Um juiz federal rejeitou uma ação na terça-feira contra Universidade de Indiana em que ex-jogadores de basquete masculino suposta conduta sexual imprópria por um ex-médico do time porque a reclamação dos jogadores ultrapassou muito o prazo de prescrição de dois anos.
A ação do Título IX, movida em outubro de 2024, alegou que funcionários da universidade – incluindo o ex-técnico Bobby Knight, que morreu em 2023 – não conseguiram impedir a suposta má conduta do ex-médico da equipe Dr.

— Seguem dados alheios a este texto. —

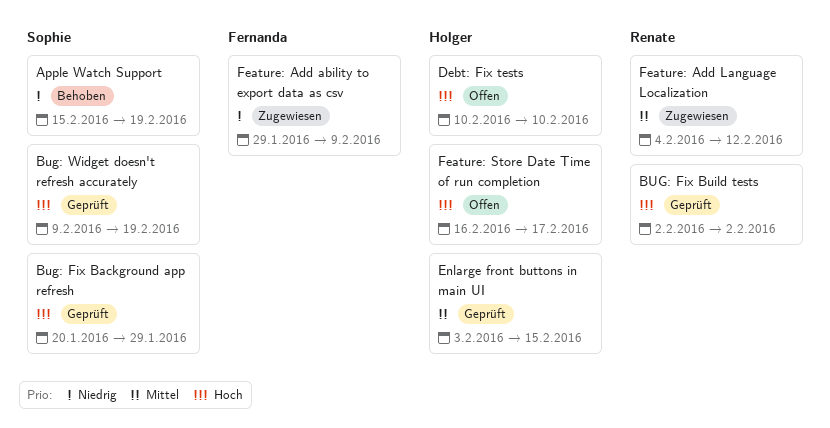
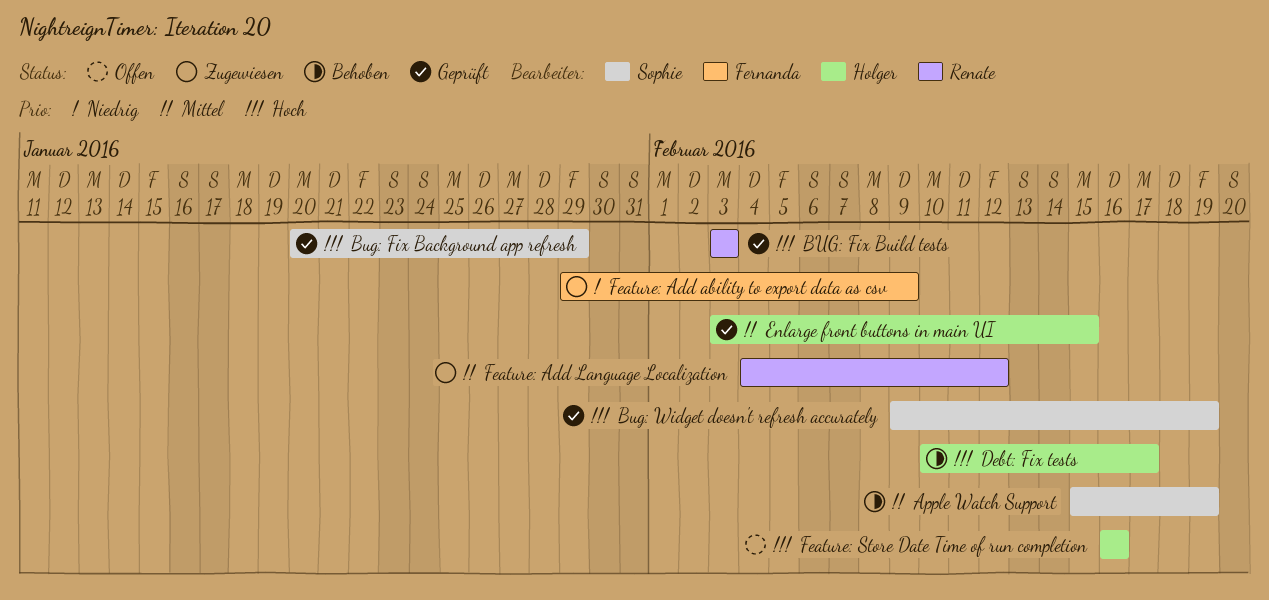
Apple Watch Support, priority: Niedrig -> Mittel
BUG: Fix Build tests, start: Feb 2 -> Feb 3
BUG: Fix Build tests, due: Feb 2 -> Feb 3
Debt: Fix tests, status: Offen -> Behoben
Debt: Fix tests, due: Feb 10 -> Feb 17
Feature: Store Date Time of run completion, due: Feb 17 -> Feb 16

Bradford Bomba, apesar das evidências de que estavam cientes das reclamações sobre seu comportamento.
Bomba fazia rotineiramente exames retais em atletas do sexo masculino durante exames físicos nas décadas de 1980 e 1990, apesar da orientação médica da época que não os recomendava para homens em idade universitária, o que o processo alega ser má conduta sexual.
Em um e-mail enviado por seu advogado, o demandante Haris Mujezinovic, que jogou pelo Indiana no final dos anos 1990, escreveu: “Estamos decepcionados com a decisão do Tribunal, mas estamos demorando para avaliar nossas opções e tomar decisões informadas sobre os próximos passos”.
Um porta-voz da universidade não respondeu a várias mensagens da ESPN.
Os advogados dos jogadores argumentaram que seus clientes estavam dentro do prazo de prescrição de dois anos do estado para denunciar o suposto abuso sexual porque não sabiam até 2024 que as ações de Bomba constituíam abuso sexual sob o Título IX, a lei federal de igualdade de gênero que proíbe a discriminação baseada no sexo em oportunidades educacionais, incluindo o atletismo.
Em sua ordem de arquivar o processo, a juíza distrital dos EUA, Tanya Walton Pratt, do Distrito Sul de Indiana, escreveu que os jogadores minaram seu argumento ao afirmar que sabiam, décadas atrás, quando disseram que o abuso ocorreu, que as supostas agressões eram “amplamente conhecidas entre os funcionários da universidade” e que esses funcionários tinham “autoridade para tomar medidas corretivas”.
“Os demandantes, portanto, alegam que tinham conhecimento de que os réus eram a causa de seus supostos ferimentos muito antes de 2024”, escreveu ela.
O argumento dos demandantes foi bem-sucedido em outros casos de suposto abuso sexual, incluindo o caso de 2018 contra o ex-médico da Universidade Estadual de Ohio, Dr. Richard Strauss, que abusou regularmente de estudantes do sexo masculino durante exames médicos das décadas de 1970 a 1990.
Nesse caso, um tribunal de apelações decidiu que os demandantes estavam dentro do prazo de prescrição de dois anos de Ohio porque o relógio só começou quando os demandantes sabiam ou deveriam saber que as autoridades do estado de Ohio sabiam da conduta de Strauss e não tomaram as medidas apropriadas. O caso ainda está pendente.
Pratt escreveu que seu tribunal não estava sujeito à decisão no caso do estado de Ohio, que estava em uma jurisdição diferente, e apontou para outras decisões que estabelecem que o conhecimento dos demandantes da conduta, e não o conhecimento de sua ilegalidade, “aciona o período de prescrição”.
Bomba, que trabalhou como médico do time masculino de basquete de Indiana por quase 30 anos, morreu em maio passado, aos 89 anos. Ele não foi o demandante nomeado no processo, e uma investigação externa encomendada pela universidade o inocentou de má conduta sexual no ano passado. Ele se recusou a responder a várias perguntas sobre as acusações durante um depoimento em 2024.
Tim Garl, que foi citado como réu, foi o principal treinador esportivo de Indiana de 1981 até o ano passado, quando a universidade anunciou que não o renovaria pela 45ª temporada. Os advogados de Garl não responderam imediatamente a um pedido de comentário.